Edit tracking data
▬▬▬▬▬▬

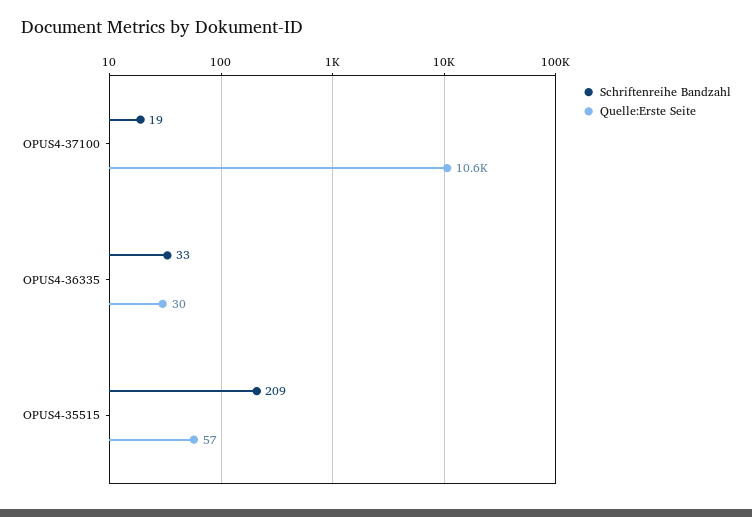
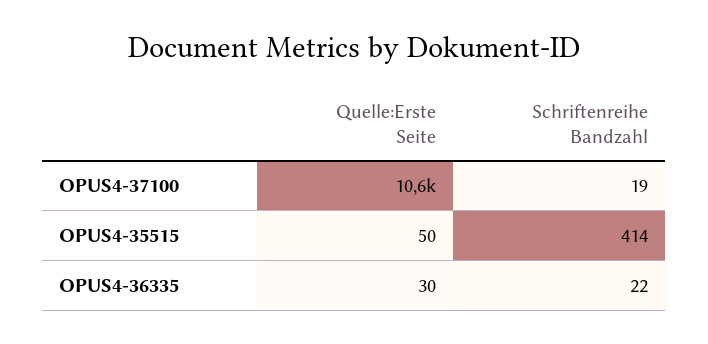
Schriftenreihe Bandzahl, OPUS4-36335: 33 -> 22
Schriftenreihe Bandzahl, OPUS4-35515: 209 -> 414
Quelle:Erste Seite, OPUS4-35515: 57 -> 50

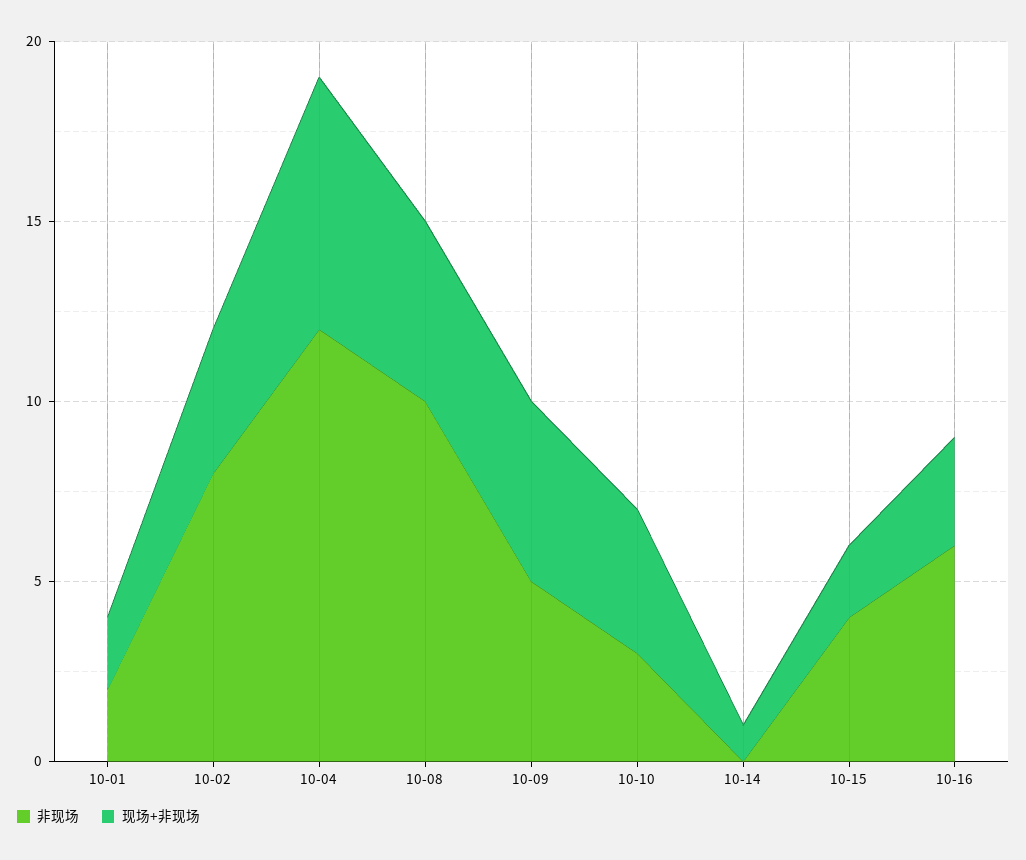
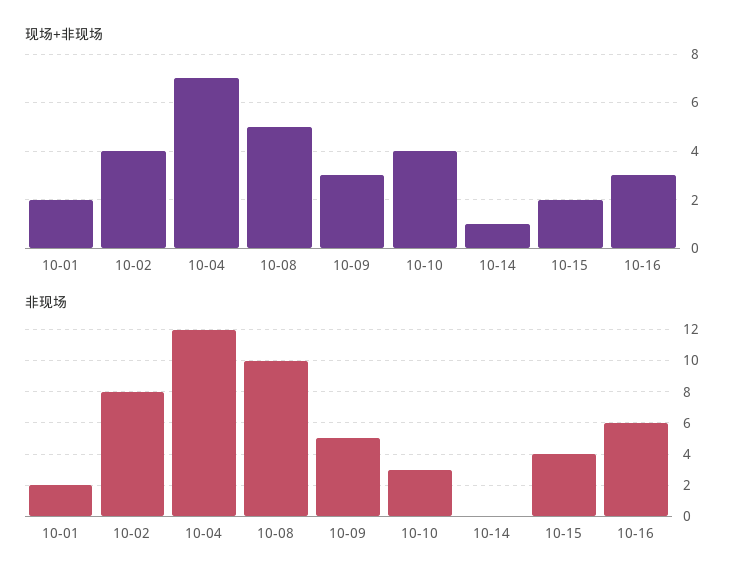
现场+非现场, 10-09: 5 -> 3

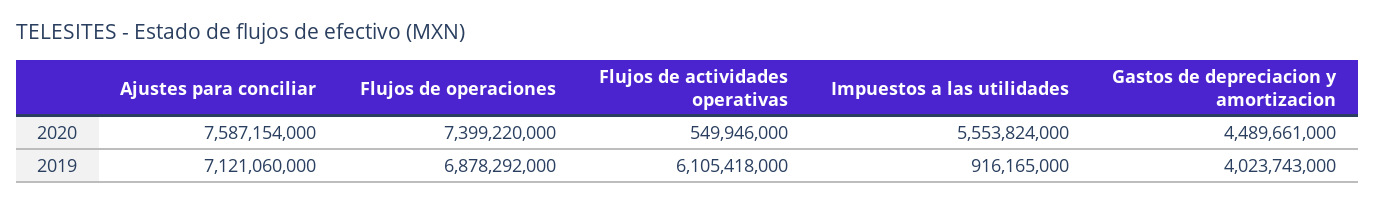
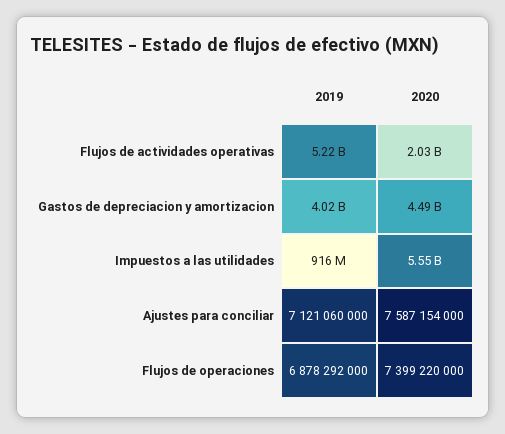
Flujos de actividades operativas, 2020: 549946000 -> 2030000000
Flujos de actividades operativas, 2019: 6105418000 -> 5220000000

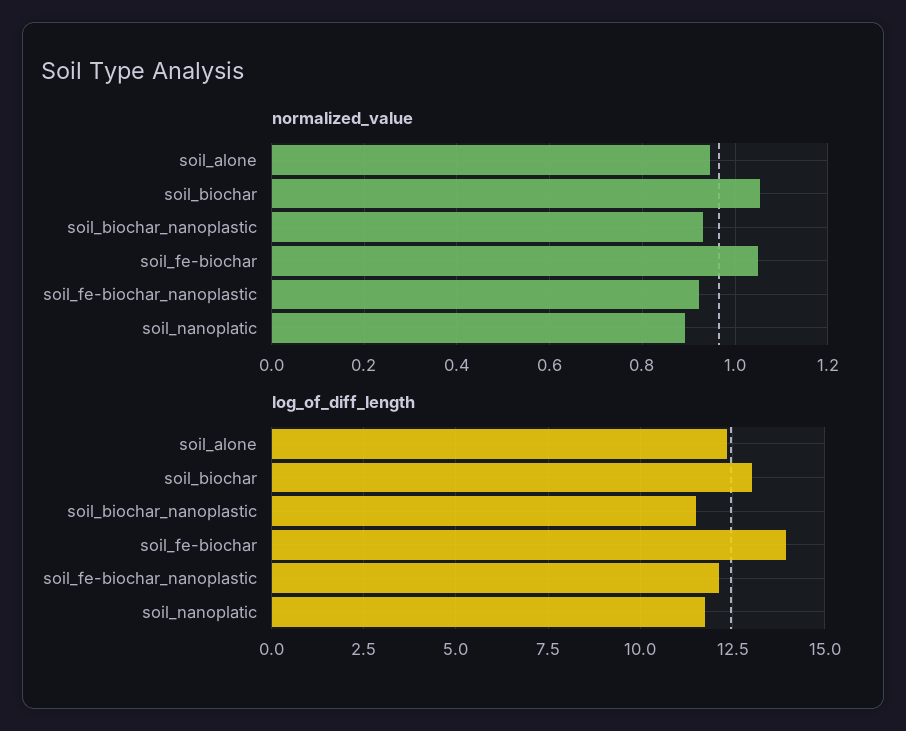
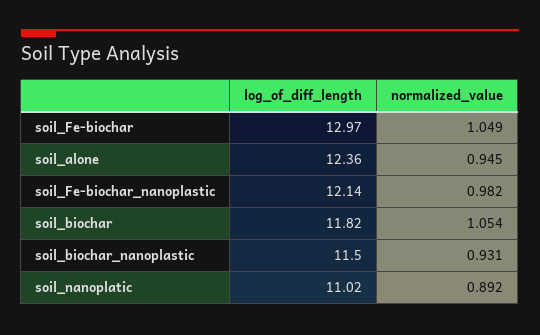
normalized_value, soil_fe-biochar_nanoplastic: 0.92 -> 0.982
log_of_diff_length, soil_biochar: 13 -> 11.82
log_of_diff_length, soil_fe-biochar: 14 -> 12.97
log_of_diff_length, soil_nanoplatic: 11.75 -> 11.02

▬▬▬▬▬▬

## JOB ITEM
Transcribe all of the records above character for character. Exclude the pictures.

## OUTPUT
Schriftenreihe Bandzahl, OPUS4-36335: 33 -> 22
Schriftenreihe Bandzahl, OPUS4-35515: 209 -> 414
Quelle:Erste Seite, OPUS4-35515: 57 -> 50

现场+非现场, 10-09: 5 -> 3

Flujos de actividades operativas, 2020: 549946000 -> 2030000000
Flujos de actividades operativas, 2019: 6105418000 -> 5220000000

normalized_value, soil_fe-biochar_nanoplastic: 0.92 -> 0.982
log_of_diff_length, soil_biochar: 13 -> 11.82
log_of_diff_length, soil_fe-biochar: 14 -> 12.97
log_of_diff_length, soil_nanoplatic: 11.75 -> 11.02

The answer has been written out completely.